Monétiser la notoriété des marques
Média ou pas, les applications mobiles de 3G ne manqueront
pas de surprendre les marques, telle est la conviction de Mani Pessiani,
fondateur et dirigeant de MobileDreamStudio, une société de production de
contenus multimédias pour mobile : « Le mobile va devenir un média de
communication incontournable, à condition de développer des contenus adaptés
aux nouveaux usages. » La société développe déjà, pour plusieurs marques, des
services sous contrat de licence à vocation promotionnelle ou purement
relationnelle.

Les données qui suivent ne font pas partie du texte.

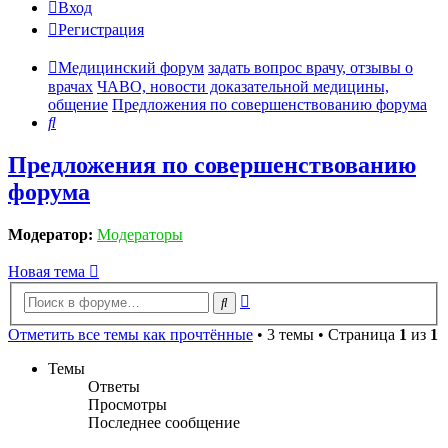
Вход
Регистрация
Медицинский форум
задать вопрос врачу, отзывы о
врачах
ЧАВО, новости доказательной медицины,
общение
Предложения по совершенствованию форума
Поиск
Предложения по совершенствованию
форума
Модератор:
Модераторы
Новая тема
Расширенный
Поиск
поиск
Отметить все темы как прочтённые
• 3 темы • Страница
1
из
1
Темы
Ответы
Просмотры
Последнее сообщение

Pour Chupa Chups sur Gallery (la plate-forme de services pour
mobiles commune au trois opérateurs), la marque assure sa présence au sein d'un
univers imaginaire brandé à ses couleurs. Les mobilenautes y trouvent une
kyrielle de services ludiques, de téléchargements, d'outils de personnalisation
de téléphone aux couleurs Chupa Chups et au-tres goodies payants ou gratuits
permettant de créer de la connivence entre la marque et les consommateurs. Rien
de bien révolutionnaire, si ce n'est le modèle économique du service; il
s'inscrit en rupture avec les modèles Web ou des grands médias en général. En
effet, MobileDream-Studio, qui agit comme un producteur, exploite la licence de
la marque pour monétiser des contenus qu'il produit et diffuse sur le réseau
mobile. Une partie des gains générés par ces services est ensuite reversée à la
marque qui finance ainsi tout ou partie de sa promotion. Rien à voir avec le
Web où les marques financent elles-mêmes leur environnement identitaire. « En
téléphonie, la notion de monétisation de contenu étant acquise, les marques
peuvent monétiser leur notoriété », indique Mani Pessiani. Déjà compatible
avec les téléphone 2G (GPRS), ce type de services devrait connaître une forte
évolution en 3G. L'arrivée de la vidéo et la très forte émergence du Rich Media
favoriseront l'enrichissement considérablement des offres actuelles. D'ici là,
attendons que se produise l'effet parc tant plébiscité.